Galaxy mergers and disk angular momentum evolution: stellar halos as a critical test
Eric F. Bell, Richard D'Souza, Monica Valluri, Katya Gozman
TLDR
Galaxy reorientation is a common result of satellite accretion, with stellar halos encoding this angular momentum evolution, offering a new observational test.
Key contributions
- Satellite accretion commonly reorients galaxies, aligning 80% with their dominant merger's orbital angular momentum.
- Accreted stellar halos co-align with galaxy main bodies, encoding this merger-driven reorientation history.
- This halo rotation is a detectable signature for recent mergers, testable with 30-meter class telescopes.

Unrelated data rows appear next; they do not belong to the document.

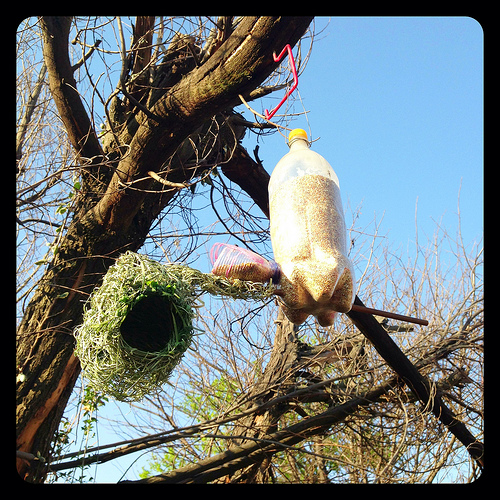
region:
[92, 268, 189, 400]
the net is made of grass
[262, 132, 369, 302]
the bottle is plastic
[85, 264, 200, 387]
the nest is empty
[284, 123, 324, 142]
the top is yellow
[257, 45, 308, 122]
the object is red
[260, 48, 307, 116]
the object is metallic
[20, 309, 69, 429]
the tree is brown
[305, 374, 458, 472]
the trees has no leaves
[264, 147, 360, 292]
the bottle is not empty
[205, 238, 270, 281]
the object is pink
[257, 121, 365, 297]
bottle in a tree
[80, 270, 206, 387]
structure with a hole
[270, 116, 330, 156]
yellow top of bottle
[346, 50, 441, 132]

- The Milky Way is a notable exception, its disk orientation likely shaped by gas accretion or dark matter torques.
Why it matters
This paper reveals that galaxy mergers are a primary driver of galaxy reorientation, a process encoded in stellar halos. It proposes a new, observable test using 30-meter telescopes to probe recent merger history. This offers a crucial observational avenue for understanding galaxy evolution.
Original Abstract
We investigate the role of hierarchical assembly in the angular momentum (AM) evolution of galaxies using a sample of 471 Milky Way-mass galaxies from the TNG-50 simulation. While galaxy orientation is often attributed to tidal torques and the cooling of gas within halos, we demonstrate that galaxy reorientation (tilting) is a common consequence of satellite accretion. Specifically, 80+/-2% of galaxies show alignment between their present-day AM and the orbital AM of their most massive (dominant) merger progenitor. This reorientation typically results in changes of around 50% in the galaxies' specific AM, with the most significant shifts occurring in galaxies that were initially highly misaligned. We find only a weak influence from the second most massive merger, and negligible impacts from surviving satellites. We show that accreted stellar halos encode the history of this reorientation. Driven by the same accretion event, the main bodies of galaxies and their stellar halos tend to co-align, with 81+/-2% of TNG-50 stellar halos showing prograde rotation relative to the galaxy. This signature will be detectable through major-axis kinematics with 30-meter class telescopes for Milky Way mass galaxies, offering a valuable observational test of this picture. While halo rotation directly constrains the specific AM of mergers within the last ~7 Gyr, this kinematic `memory' is largely erased for older and more radial events. Consequently, the Milky Way itself appears to be a notable exception to the general merger-driven trend: TNG-50 analogs with early, radial, and low angular momentum dominant mergers affect present-day disk orientation minimally. The current MW disk orientation may instead reflect the accumulated influences of gas accretion or dark matter torques.